→ Input material

##########

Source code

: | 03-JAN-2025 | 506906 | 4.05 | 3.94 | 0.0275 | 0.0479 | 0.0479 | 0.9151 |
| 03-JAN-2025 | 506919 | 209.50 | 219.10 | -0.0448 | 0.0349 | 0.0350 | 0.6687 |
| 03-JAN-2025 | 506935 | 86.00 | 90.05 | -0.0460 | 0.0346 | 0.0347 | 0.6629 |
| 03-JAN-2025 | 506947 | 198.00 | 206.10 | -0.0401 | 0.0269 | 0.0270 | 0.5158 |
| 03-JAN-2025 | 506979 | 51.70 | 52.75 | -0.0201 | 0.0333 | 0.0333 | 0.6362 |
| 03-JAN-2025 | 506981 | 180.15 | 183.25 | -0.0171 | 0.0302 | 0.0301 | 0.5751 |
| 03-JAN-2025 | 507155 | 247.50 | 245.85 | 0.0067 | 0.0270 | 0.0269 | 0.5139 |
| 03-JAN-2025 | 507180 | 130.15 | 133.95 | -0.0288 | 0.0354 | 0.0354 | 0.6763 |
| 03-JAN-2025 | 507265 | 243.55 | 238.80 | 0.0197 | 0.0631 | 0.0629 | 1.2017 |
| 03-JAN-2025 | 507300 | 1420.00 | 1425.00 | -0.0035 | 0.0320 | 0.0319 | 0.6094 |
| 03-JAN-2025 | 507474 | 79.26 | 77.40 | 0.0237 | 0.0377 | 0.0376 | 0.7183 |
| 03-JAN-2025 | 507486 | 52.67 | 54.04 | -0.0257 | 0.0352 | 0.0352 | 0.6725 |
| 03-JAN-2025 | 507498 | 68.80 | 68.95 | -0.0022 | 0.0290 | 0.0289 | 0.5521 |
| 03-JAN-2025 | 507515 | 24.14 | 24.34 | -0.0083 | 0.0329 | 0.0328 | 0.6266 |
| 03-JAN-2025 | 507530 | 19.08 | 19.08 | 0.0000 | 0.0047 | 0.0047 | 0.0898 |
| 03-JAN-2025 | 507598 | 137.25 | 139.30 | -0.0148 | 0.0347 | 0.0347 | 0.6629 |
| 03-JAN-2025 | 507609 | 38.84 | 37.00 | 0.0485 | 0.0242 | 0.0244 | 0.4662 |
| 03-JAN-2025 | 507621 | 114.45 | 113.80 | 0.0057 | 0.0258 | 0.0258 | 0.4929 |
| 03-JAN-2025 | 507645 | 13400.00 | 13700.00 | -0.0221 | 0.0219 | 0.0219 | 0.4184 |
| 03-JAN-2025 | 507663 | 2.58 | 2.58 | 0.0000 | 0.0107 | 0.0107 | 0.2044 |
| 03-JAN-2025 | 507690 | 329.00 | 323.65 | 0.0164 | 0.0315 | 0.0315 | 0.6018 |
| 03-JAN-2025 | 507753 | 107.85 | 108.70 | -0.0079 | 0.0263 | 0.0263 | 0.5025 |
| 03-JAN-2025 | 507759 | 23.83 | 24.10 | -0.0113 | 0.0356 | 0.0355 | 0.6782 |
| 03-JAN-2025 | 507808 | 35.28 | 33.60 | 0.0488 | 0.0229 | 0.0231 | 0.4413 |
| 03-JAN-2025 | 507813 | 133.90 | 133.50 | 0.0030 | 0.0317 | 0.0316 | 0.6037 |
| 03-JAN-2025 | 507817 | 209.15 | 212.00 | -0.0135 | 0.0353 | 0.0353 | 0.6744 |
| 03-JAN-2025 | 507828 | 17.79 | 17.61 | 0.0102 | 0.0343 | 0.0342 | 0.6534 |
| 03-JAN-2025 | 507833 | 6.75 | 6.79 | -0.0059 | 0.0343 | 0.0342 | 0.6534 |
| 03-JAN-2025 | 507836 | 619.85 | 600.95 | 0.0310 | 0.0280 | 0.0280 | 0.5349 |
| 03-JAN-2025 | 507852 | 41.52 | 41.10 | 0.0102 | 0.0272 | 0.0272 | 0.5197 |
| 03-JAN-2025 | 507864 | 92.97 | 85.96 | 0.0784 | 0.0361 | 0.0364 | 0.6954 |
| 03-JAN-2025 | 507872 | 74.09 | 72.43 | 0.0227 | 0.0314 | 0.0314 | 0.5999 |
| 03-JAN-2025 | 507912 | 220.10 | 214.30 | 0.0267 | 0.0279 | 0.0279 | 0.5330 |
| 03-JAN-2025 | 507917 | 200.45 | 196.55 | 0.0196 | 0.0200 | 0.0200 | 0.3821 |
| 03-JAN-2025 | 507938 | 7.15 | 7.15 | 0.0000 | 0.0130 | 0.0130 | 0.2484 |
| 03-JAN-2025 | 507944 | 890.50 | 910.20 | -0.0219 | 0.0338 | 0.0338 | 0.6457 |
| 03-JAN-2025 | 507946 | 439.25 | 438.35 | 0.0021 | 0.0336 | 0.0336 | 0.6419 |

##########

→ What is required
Return only the stretch of the material above from the line holding "0.0272 | 0.5197 |" through the line holding "0.0338 | 0.6457 |", copied exactly.

→ Output
| 03-JAN-2025 | 507852 | 41.52 | 41.10 | 0.0102 | 0.0272 | 0.0272 | 0.5197 |
| 03-JAN-2025 | 507864 | 92.97 | 85.96 | 0.0784 | 0.0361 | 0.0364 | 0.6954 |
| 03-JAN-2025 | 507872 | 74.09 | 72.43 | 0.0227 | 0.0314 | 0.0314 | 0.5999 |
| 03-JAN-2025 | 507912 | 220.10 | 214.30 | 0.0267 | 0.0279 | 0.0279 | 0.5330 |
| 03-JAN-2025 | 507917 | 200.45 | 196.55 | 0.0196 | 0.0200 | 0.0200 | 0.3821 |
| 03-JAN-2025 | 507938 | 7.15 | 7.15 | 0.0000 | 0.0130 | 0.0130 | 0.2484 |
| 03-JAN-2025 | 507944 | 890.50 | 910.20 | -0.0219 | 0.0338 | 0.0338 | 0.6457 |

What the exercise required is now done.